La France est un pays qui a du mal à aborder la question des fins de vie. Paradoxe, puisque la certitude que l’on va mourir un jour est la seule qui soit commune à tous les humains de tout lieu et de tout temps. Cela témoigne d’une incapacité à accepter notre finitude qui signe sans ambages la fin de la toute-puissance humaine. Ce qui se passe au moment de mourir et après la mort reste un mystère.
Pour certains, la volonté, voire le désir de maîtriser sa mort, consiste à maîtriser le moment de mourir et en aucun cas son déroulement, ni ce qui suit.
Quelque part, les expériences de morts imminentes peuvent apaiser, quand elles sont positives. Mais toutes ne le sont pas forcément, et ces cas-là sont beaucoup moins médiatisés. Un environnement effrayant et le feu de l’enfer remplacent le long couloir angélique et sa lumière blanche apaisante. C’est moins vendeur.
Cette difficulté à aborder les fins de vie est responsable de ce qu’on appelle, en France, le "mal mourir". Pour la majorité des infirmières hospitalières, les fins de vies ne se passent pas dans des conditions acceptables.
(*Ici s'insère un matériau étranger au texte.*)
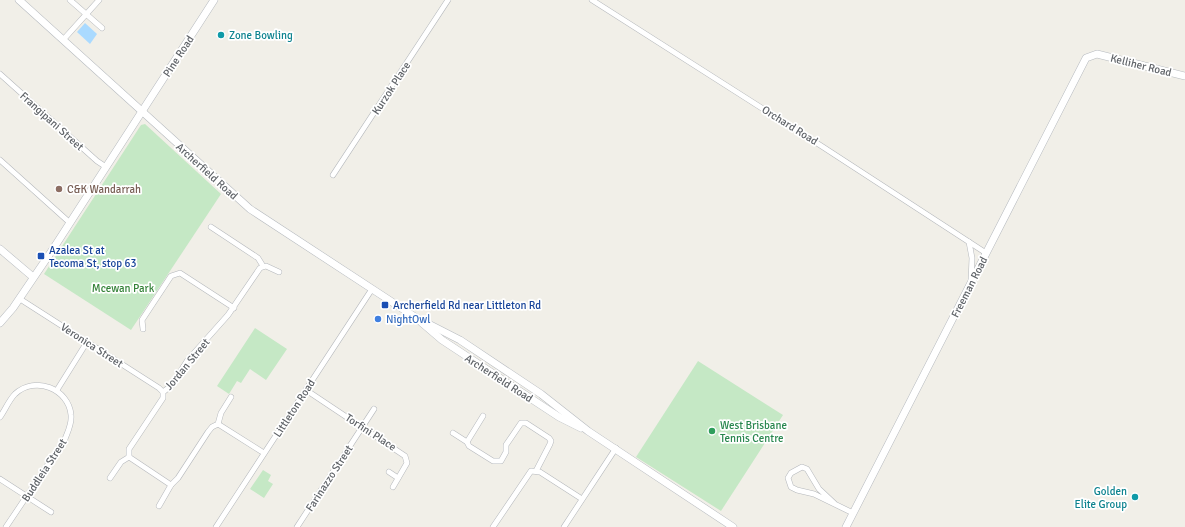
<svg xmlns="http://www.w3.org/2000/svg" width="1185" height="527" viewBox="0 0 1185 527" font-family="Signika,sans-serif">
  <rect width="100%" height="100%" fill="#f1efe8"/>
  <g fill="#c5e8c5">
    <polygon points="145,124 221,194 131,330 44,274 141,125"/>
    <polygon points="255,328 287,349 266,380 250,369 241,383 237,381 229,394 217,386"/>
    <polygon points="698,361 783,415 721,511 636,457"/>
    <polygon points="263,470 271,475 268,481 273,484 264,498 250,489"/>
  </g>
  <polygon fill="#aadaff" points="85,23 97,34 90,44 77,32"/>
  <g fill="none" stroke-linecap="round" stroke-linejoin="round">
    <g stroke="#b5b8bc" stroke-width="6">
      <g id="street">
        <polyline points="70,0 102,28"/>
        <polyline points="592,0 823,147 986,253"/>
        <polyline points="63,40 99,0"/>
        <polyline points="0,74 97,161 106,167"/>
        <polyline points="0,160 69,222"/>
        <polyline points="333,175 448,0"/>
        <polyline points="211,227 258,258 263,266"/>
        <polyline points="969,242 972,258 971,281"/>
        <polyline points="20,299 159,388 163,392"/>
        <polyline points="143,329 142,320 171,276 180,273 234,308"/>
        <polyline points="57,390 87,342"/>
        <polyline points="306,390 405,456 407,463 393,487"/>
        <polyline points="483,416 467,442 469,446 493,461 501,461 506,452 506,445 521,423 526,423 549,438 551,441 550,444 536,471"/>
        <path d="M0,417C5,410 9,400 15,394C35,375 69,389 71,415C72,424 68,431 65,439L6,527"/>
        <polyline points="218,424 264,453"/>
        <polyline points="453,433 467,442"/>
        <polyline points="129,457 171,485"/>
        <polyline points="389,472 398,478"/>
        <polyline points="110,478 121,462 129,457 129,449 163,398 163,392 171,386 187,361 228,315 260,268 266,266 279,272"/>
        <polyline points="0,479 51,512"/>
        <polyline points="835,504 819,489 807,469 802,467 791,473 788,478 791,487 797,490 814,494 853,513"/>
        <polyline points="159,506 171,485 178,478 208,432 212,427 218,424 221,413 231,397"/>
        <polyline points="216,527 372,289"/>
        <polyline points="297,527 374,409"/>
        <polyline points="493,527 531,471 540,472 582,499"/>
        <polyline points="564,527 616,448"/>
      </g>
    </g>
    <g stroke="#b6babf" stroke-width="8">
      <g id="secondary">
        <polyline points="19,0 250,209 415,317 460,340 541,394 588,431 733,527"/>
        <polyline points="0,249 33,277"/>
        <polyline points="421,322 442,340 559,417 581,428"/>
        <polyline points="0,323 13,308 53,249 214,0"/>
        <polyline points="846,527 1086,58 1097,54 1185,76"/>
      </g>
    </g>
    <use href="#street" stroke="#fff" stroke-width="5"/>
    <use href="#secondary" stroke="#fff" stroke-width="7"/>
  </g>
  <g fill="#0f9aa8" stroke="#fff" stroke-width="1.5">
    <circle cx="221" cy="35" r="4"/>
    <circle cx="1135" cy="497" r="4"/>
  </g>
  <circle fill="#8d6e63" stroke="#fff" stroke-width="1.5" cx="59" cy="189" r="4"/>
  <g fill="#1a4fb4" stroke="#fff" stroke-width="1.5">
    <rect x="37" y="252" width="8" height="8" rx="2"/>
    <rect x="381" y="301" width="8" height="8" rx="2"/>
  </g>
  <circle fill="#3f7fe0" stroke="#fff" stroke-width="1.5" cx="378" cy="319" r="4"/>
  <circle fill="#2e9e5b" stroke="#fff" stroke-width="1.5" cx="712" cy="431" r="4"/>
  <g text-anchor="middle" stroke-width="3.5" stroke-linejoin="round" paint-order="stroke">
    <g font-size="11" fill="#0d838f" stroke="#fff" text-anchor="start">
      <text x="229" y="39">Zone Bowling</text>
      <text x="1127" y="495" text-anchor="end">Golden<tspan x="1127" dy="13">Elite Group</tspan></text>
    </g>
    <g font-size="11" fill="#5f6368" stroke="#fff">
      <text transform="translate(178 56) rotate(-57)" y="4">Pine Road</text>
      <text transform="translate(1141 65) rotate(14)" y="4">Kelliher Road</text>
      <text transform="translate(391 88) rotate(-57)" y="4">Kurzok Place</text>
      <text transform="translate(52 121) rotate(42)" y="4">Frangipani Street</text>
      <text transform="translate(790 125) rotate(32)" y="4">Orchard Road</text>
      <text transform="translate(207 171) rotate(42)" y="4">Archerfield Road</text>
      <text transform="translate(969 287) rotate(-63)" y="4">Freeman Road</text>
      <text transform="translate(92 345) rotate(33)" y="4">Veronica Street</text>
      <text transform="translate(187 364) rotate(-50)" y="4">Jordan Street</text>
      <text transform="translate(499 378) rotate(33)" y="4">Archerfield Road</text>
      <text transform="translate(294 408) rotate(-57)" y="4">Littleton Road</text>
      <text transform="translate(371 432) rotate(33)" y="4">Torfini Place</text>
      <text transform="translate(44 470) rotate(-57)" y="4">Buddleia Street</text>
      <text transform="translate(329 478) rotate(-57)" y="4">Farinazzo Street</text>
    </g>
    <g font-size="11" fill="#785e54" stroke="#fff" text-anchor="start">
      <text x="67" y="193">C&amp;K Wandarrah</text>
    </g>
    <g font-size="11" fill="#164399" stroke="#fff" text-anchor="start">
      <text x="49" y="254">Azalea St at<tspan x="49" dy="13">Tecoma St, stop 63</tspan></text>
      <text x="393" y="309">Archerfield Rd near Littleton Rd</text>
    </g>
    <g font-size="11" fill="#348238" stroke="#fff">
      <text x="123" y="292">Mcewan Park</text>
    </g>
    <g font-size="11" fill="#366cbe" stroke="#fff" text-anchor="start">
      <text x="386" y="323">NightOwl</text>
    </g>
    <g font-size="11" fill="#27864d" stroke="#fff" text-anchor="start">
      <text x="720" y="429">West Brisbane<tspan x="720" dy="13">Tennis Centre</tspan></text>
    </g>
  </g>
</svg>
Les causes sont multiples. L’une des plus importantes, est que dans le pays de Descartes, on centre le soin essentiellement sur le corps, comme si l’être humain n’était qu’un assemblage de différents organes, et que soigner chacun d’entre eux, éventuellement en coordination, suffisait. Cela explique probablement le retard du développement des soins palliatifs de notre pays, car en 2023, plus de vingt départements ne disposent pas d’une unité d’hospitalisation de soins palliatifs. Or, la démarche de soins palliatifs est une prise en charge globale de l’individu.
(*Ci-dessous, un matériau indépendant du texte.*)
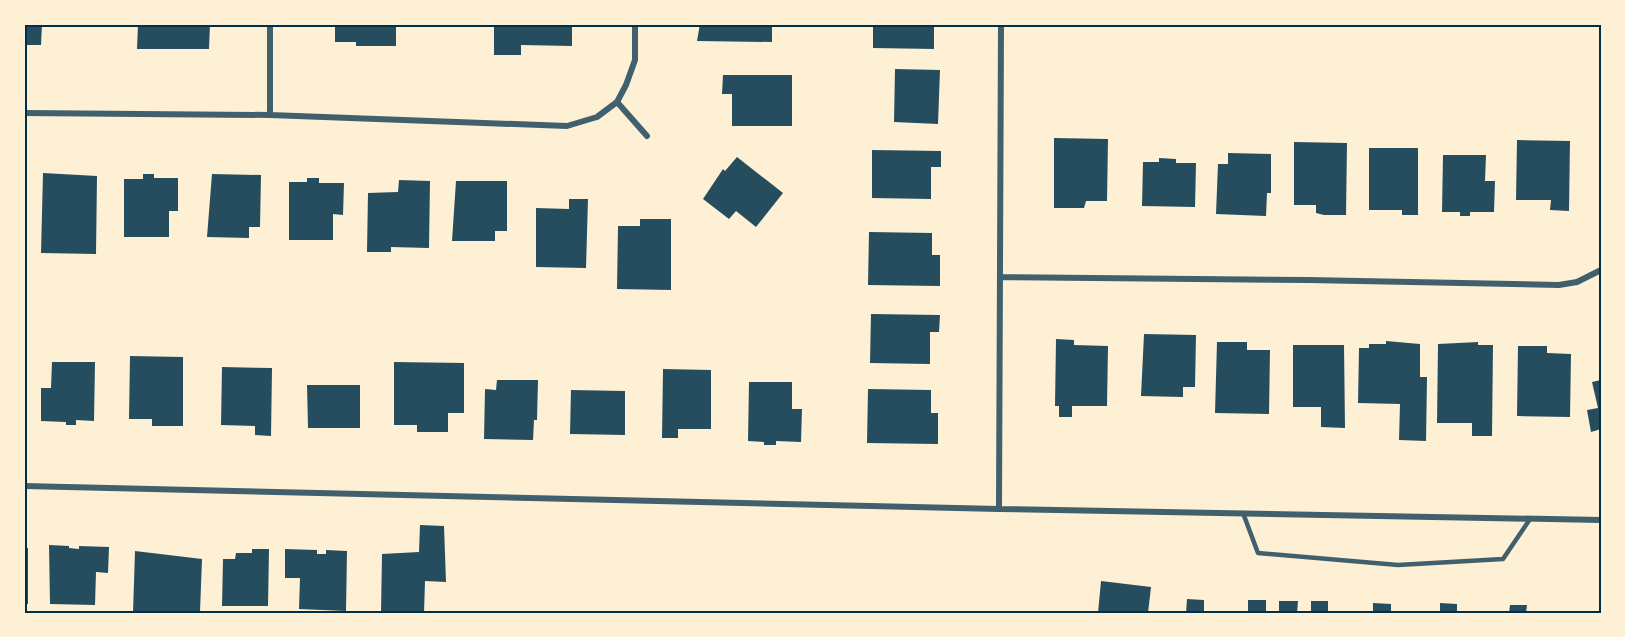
<svg xmlns="http://www.w3.org/2000/svg" width="1625" height="637" font-family="Spectral,serif">
<style>
.building{fill:#264d5e}
.lines{fill:none;stroke-linecap:round;stroke-linejoin:round}
.service{stroke:#3f606c;stroke-width:4.5}
.minor{stroke:#3f606c;stroke-width:6}
.neatline{fill:none;stroke:#003049;stroke-width:2}
</style>
<rect width="100%" height="100%" fill="#fdf0d5"/>
<path class="building" d="M 24,24 L 42,24 L 41,45 L 24,45 Z
M 138,24 L 210,24 L 209,49 L 137,49 Z
M 335,24 L 396,24 L 396,46 L 356,46 L 356,42 L 335,42 Z
M 494,24 L 572,24 L 572,46 L 521,45 L 521,55 L 494,55 Z
M 700,24 L 772,24 L 772,42 L 697,41 Z
M 873,24 L 934,24 L 934,49 L 873,48 Z
M 895,69 L 940,70 L 938,124 L 894,122 Z
M 723,75 L 792,75 L 792,126 L 732,126 L 732,94 L 722,94 Z
M 1054,138 L 1108,139 L 1107,201 L 1086,201 L 1084,208 L 1054,208 Z
M 1517,140 L 1570,141 L 1569,211 L 1550,210 L 1551,200 L 1516,200 Z
M 1294,142 L 1347,143 L 1346,215 L 1324,215 L 1316,213 L 1316,205 L 1294,205 Z
M 1369,148 L 1418,148 L 1418,215 L 1402,215 L 1402,210 L 1369,210 Z
M 872,150 L 941,151 L 941,167 L 931,167 L 931,199 L 872,198 Z
M 1228,153 L 1271,154 L 1271,193 L 1267,193 L 1266,216 L 1216,214 L 1218,164 L 1228,164 Z
M 1443,155 L 1486,155 L 1485,181 L 1495,181 L 1494,212 L 1470,212 L 1470,216 L 1460,216 L 1460,212 L 1442,212 Z
M 737,157 L 783,193 L 756,227 L 736,211 L 729,219 L 703,199 L 723,169 L 725,171 Z
M 1159,158 L 1176,159 L 1176,163 L 1196,163 L 1195,207 L 1142,206 L 1143,162 L 1159,162 Z
M 43,173 L 97,176 L 96,254 L 41,253 Z
M 143,174 L 154,174 L 154,178 L 178,178 L 178,211 L 169,211 L 169,237 L 124,237 L 124,179 L 143,179 Z
M 212,174 L 261,175 L 260,227 L 249,227 L 249,238 L 207,237 Z
M 307,178 L 319,178 L 319,183 L 344,183 L 343,215 L 333,214 L 333,240 L 289,240 L 289,182 L 307,182 Z
M 399,180 L 430,181 L 429,248 L 391,247 L 391,252 L 367,252 L 368,193 L 398,192 Z
M 456,181 L 507,181 L 507,231 L 495,231 L 495,241 L 452,241 Z
M 569,199 L 588,199 L 586,268 L 536,267 L 536,208 L 569,209 Z
M 640,219 L 671,219 L 671,290 L 617,289 L 618,226 L 640,226 Z
M 869,232 L 932,233 L 932,255 L 940,255 L 940,286 L 868,285 Z
M 871,314 L 940,315 L 939,332 L 930,332 L 930,364 L 870,363 Z
M 1144,334 L 1196,335 L 1195,387 L 1183,387 L 1183,397 L 1141,396 Z
M 1056,339 L 1074,340 L 1074,345 L 1108,346 L 1107,406 L 1072,406 L 1072,417 L 1059,417 L 1059,406 L 1055,406 Z
M 1386,341 L 1420,344 L 1420,377 L 1427,377 L 1426,441 L 1399,440 L 1400,404 L 1358,403 L 1359,348 L 1369,348 L 1369,344 L 1386,344 Z
M 1217,342 L 1247,342 L 1247,350 L 1270,350 L 1269,414 L 1215,413 Z
M 1478,342 L 1478,345 L 1493,345 L 1492,436 L 1472,436 L 1472,423 L 1437,423 L 1438,344 Z
M 1293,345 L 1344,345 L 1345,428 L 1321,427 L 1321,407 L 1293,407 Z
M 1518,346 L 1547,346 L 1547,353 L 1571,354 L 1570,417 L 1517,416 Z
M 130,356 L 183,357 L 183,426 L 152,426 L 152,419 L 129,419 Z
M 52,362 L 95,362 L 94,421 L 76,420 L 76,425 L 66,425 L 66,422 L 41,421 L 41,388 L 51,388 Z
M 394,362 L 464,363 L 464,413 L 448,413 L 448,432 L 417,432 L 417,425 L 394,425 Z
M 222,367 L 272,368 L 271,436 L 255,435 L 255,426 L 221,425 Z
M 663,369 L 711,370 L 711,429 L 678,429 L 678,438 L 662,438 Z
M 497,380 L 538,380 L 537,420 L 534,420 L 533,440 L 484,439 L 485,389 L 496,390 Z
M 1601,380 L 1601,429 L 1591,432 L 1587,410 L 1598,408 L 1592,382 Z
M 749,382 L 792,382 L 792,409 L 802,409 L 801,442 L 776,441 L 776,445 L 764,445 L 764,442 L 748,441 Z
M 307,385 L 360,385 L 360,428 L 308,428 Z
M 868,389 L 931,390 L 931,413 L 938,413 L 938,444 L 867,443 Z
M 571,390 L 625,391 L 625,435 L 570,434 Z
M 420,525 L 444,526 L 446,582 L 425,581 L 424,613 L 381,613 L 382,554 L 419,552 Z
M 49,545 L 69,546 L 69,548 L 79,549 L 79,546 L 109,547 L 108,573 L 96,572 L 95,605 L 50,604 Z
M 24,548 L 28,548 L 28,604 L 24,604 Z
M 252,549 L 269,549 L 268,606 L 222,606 L 223,559 L 235,559 L 236,553 L 252,553 Z
M 285,549 L 317,550 L 317,554 L 326,554 L 326,550 L 347,551 L 346,611 L 299,609 L 300,578 L 285,578 Z
M 135,551 L 202,559 L 200,612 L 133,613 Z
M 1101,581 L 1151,587 L 1148,613 L 1098,613 Z
M 1187,599 L 1204,600 L 1204,613 L 1186,613 Z
M 1248,600 L 1266,600 L 1266,613 L 1248,613 Z
M 1279,601 L 1298,601 L 1297,613 L 1279,613 Z
M 1311,601 L 1328,601 L 1328,613 L 1311,613 Z
M 1373,603 L 1391,604 L 1391,613 L 1373,613 Z
M 1440,603 L 1457,604 L 1457,613 L 1440,613 Z
M 1510,605 L 1527,605 L 1526,613 L 1509,613 Z"/>
<g class="lines">
<path class="service" d="M 1243,513 L 1258,553 L 1398,565 L 1503,559 L 1530,519"/>
<path class="minor" d="M 270,24 L 270,115
M 617,102 L 647,136
M 24,113 L 270,115 L 567,126 L 597,117 L 617,102 L 626,85 L 635,60 L 635,24
M 1000,277 L 1308,280 L 1559,285 L 1577,282 L 1601,270
M 24,486 L 999,509 L 1601,520
M 999,509 L 1001,24"/>
</g>
<rect width="1625" height="637" fill="none" stroke="#fdf0d5" stroke-width="51"/>
<rect x="26" y="26" width="1574" height="586" class="neatline"/>
</svg>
L’Organisation Mondiale de la Santé (OMS) a défini la santé en 1946 comme “un état de bien-être complet physique, mental et social ne consistant pas seulement en l’absence de maladie ou d’infirmité”.
Les promoteurs anglais des soins palliatifs ont constaté que les personnes confrontées à la fin de leur vie ont souvent une souffrance dont il est possible de décrire quatre dimensions: la souffrance physique, psychique, socio-relationnelle et spirituelle.
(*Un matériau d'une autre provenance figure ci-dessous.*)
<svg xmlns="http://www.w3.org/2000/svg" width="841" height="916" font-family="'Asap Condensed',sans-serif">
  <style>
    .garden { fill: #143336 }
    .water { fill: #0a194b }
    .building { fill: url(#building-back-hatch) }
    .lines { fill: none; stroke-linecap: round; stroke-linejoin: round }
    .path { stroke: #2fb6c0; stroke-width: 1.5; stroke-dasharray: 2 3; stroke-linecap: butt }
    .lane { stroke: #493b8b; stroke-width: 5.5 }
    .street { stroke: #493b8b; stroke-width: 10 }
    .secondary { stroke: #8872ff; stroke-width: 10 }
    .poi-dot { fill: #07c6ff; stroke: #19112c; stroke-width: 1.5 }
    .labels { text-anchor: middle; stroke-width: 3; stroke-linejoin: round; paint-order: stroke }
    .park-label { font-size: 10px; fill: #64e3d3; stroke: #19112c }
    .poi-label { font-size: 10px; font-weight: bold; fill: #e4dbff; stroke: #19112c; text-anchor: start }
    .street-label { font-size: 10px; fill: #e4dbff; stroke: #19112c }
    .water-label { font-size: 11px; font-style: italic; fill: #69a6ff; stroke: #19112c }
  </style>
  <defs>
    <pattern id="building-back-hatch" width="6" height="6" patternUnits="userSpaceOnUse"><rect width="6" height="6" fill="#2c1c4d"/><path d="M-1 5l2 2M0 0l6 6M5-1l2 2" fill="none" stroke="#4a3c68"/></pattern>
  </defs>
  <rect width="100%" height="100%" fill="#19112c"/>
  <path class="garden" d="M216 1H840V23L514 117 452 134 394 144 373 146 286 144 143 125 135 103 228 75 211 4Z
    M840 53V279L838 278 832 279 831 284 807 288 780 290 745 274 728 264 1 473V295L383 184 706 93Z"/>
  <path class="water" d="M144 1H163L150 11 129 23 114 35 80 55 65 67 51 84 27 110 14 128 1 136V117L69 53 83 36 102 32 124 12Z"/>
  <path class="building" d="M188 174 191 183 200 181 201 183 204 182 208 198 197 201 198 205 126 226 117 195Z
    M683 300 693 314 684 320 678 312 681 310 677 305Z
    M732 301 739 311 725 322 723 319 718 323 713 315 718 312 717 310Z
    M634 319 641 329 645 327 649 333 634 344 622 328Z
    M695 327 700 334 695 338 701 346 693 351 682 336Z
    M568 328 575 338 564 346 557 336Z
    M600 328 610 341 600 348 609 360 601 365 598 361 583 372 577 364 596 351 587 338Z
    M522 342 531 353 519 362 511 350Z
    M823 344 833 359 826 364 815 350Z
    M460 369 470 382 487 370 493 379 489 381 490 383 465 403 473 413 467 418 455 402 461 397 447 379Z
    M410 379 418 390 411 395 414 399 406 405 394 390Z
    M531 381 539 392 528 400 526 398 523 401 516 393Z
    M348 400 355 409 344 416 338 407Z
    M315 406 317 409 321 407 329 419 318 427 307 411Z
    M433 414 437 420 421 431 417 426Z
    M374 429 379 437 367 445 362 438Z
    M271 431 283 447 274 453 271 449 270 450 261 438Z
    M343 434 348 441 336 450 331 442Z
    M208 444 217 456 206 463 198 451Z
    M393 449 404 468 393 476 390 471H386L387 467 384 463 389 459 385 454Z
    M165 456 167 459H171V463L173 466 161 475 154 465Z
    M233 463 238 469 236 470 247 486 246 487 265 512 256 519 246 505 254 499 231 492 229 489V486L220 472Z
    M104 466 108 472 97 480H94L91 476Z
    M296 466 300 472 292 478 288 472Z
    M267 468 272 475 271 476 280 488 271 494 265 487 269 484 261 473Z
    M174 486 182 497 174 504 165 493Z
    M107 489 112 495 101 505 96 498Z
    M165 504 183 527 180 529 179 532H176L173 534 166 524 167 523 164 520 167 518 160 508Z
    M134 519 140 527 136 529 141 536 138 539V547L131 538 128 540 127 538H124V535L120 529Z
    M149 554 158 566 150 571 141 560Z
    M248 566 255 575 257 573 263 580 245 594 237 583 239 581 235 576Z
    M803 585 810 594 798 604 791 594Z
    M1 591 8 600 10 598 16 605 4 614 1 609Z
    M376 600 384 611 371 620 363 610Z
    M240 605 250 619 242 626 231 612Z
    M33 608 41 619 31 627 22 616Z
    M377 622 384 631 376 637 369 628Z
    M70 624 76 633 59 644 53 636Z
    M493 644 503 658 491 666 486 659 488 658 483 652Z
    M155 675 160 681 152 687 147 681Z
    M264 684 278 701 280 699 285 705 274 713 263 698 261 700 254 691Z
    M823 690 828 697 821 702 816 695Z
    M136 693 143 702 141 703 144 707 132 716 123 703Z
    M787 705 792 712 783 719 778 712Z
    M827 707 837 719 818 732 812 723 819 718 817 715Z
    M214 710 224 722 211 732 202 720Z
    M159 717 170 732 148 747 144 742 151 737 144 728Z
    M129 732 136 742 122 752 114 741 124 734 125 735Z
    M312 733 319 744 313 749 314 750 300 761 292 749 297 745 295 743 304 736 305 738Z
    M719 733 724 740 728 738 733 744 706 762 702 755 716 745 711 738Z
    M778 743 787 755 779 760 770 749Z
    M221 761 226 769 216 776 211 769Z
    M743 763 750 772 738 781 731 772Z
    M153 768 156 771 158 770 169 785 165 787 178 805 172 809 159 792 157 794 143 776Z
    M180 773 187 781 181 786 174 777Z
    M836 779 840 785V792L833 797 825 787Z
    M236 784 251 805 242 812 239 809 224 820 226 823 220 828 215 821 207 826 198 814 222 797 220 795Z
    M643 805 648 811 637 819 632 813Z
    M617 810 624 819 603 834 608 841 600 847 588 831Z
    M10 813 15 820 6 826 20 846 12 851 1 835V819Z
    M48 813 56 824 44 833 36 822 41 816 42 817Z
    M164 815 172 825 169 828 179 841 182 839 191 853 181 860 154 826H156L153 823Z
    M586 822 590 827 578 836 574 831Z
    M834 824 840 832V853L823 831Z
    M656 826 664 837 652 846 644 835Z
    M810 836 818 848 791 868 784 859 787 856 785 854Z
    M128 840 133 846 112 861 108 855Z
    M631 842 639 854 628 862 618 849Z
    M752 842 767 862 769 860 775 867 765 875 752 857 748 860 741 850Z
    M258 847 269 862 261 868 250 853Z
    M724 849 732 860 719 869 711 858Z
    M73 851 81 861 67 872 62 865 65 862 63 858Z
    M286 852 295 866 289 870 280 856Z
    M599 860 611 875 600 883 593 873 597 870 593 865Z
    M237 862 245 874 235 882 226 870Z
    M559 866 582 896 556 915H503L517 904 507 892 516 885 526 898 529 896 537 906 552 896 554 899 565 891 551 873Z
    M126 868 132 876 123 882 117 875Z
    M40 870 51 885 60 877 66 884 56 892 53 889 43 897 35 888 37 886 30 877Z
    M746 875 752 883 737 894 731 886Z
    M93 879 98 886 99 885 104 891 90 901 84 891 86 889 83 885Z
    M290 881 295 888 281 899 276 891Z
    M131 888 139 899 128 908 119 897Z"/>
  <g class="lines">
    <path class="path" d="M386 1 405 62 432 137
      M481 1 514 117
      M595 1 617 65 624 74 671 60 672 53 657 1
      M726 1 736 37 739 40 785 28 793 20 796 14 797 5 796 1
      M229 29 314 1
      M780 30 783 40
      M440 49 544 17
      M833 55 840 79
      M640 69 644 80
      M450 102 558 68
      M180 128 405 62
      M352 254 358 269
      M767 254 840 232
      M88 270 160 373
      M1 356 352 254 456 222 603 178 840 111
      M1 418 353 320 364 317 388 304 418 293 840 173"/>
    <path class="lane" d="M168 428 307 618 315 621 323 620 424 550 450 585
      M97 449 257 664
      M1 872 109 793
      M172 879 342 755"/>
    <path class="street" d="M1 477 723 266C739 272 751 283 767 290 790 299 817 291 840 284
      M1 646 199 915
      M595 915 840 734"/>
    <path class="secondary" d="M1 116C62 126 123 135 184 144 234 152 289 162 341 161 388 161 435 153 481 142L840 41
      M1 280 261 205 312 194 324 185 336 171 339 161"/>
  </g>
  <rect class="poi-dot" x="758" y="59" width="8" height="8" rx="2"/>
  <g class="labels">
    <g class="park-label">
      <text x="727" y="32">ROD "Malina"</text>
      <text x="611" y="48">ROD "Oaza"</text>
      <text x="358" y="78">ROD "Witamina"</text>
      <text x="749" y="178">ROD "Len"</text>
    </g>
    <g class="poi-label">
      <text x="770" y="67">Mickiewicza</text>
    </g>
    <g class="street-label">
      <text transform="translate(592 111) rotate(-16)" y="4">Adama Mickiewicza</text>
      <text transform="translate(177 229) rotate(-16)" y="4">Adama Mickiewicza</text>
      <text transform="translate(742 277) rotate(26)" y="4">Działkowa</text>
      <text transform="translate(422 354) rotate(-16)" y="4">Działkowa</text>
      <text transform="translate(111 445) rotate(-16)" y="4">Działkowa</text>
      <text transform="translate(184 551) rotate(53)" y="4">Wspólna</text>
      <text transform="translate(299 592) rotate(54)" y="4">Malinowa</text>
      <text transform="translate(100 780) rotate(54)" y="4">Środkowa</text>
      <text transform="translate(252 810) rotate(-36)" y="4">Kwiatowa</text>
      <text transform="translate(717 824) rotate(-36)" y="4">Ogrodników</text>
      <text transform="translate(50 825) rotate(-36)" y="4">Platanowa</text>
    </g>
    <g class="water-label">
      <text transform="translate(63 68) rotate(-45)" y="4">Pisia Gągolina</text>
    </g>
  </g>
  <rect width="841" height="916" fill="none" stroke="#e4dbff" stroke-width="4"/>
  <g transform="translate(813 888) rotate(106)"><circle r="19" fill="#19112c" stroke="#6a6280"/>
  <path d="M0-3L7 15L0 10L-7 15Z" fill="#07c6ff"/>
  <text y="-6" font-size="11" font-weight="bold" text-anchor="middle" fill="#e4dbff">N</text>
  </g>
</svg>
Suite à ces travaux, l’OMS a complété la définition de la santé par la Charte de Bangkok en 2005, ajoutant ainsi une quatrième dimension à la définition de la santé:
L’Organisation des Nations Unies reconnaît:
La possession du meilleur état de santé qu’il est capable d’atteindre constitue l’un des droits fondamentaux de tout être humain sans discrimination. La promotion de la santé repose sur ce droit de l’homme essentiel et offre un concept positif et complet de santé comme déterminant de la qualité de la vie, qui recouvre également le bien-être mental et spirituel.
Dans notre pays qui se veut laïc, parfois à l’excès, sans doute faut-il préciser la différence entre le religieux et le spirituel. La religion est un ensemble de croyances et de rites qui prétendent amener une personne à une juste relation avec un ou plusieurs dieux. La spiritualité, quant à elle, met l’accent sur les choses et le monde de l’esprit, en opposition ou en complément des choses physiques ou terrestres. Elle repose sur une quête de sens, de valeurs fondamentales et d’identité profonde dans un système de croyances. La spiritualité s’apparente également à une recherche de transcendance dans une quête de réponses à propos de ce qui est infini. En somme, la spiritualité est un besoin universel et fondamental de la condition humaine, dont le sentiment miraculeux d’appartenir au monde est probablement l’un des fondements. La religion est une façon de répondre à cette quête.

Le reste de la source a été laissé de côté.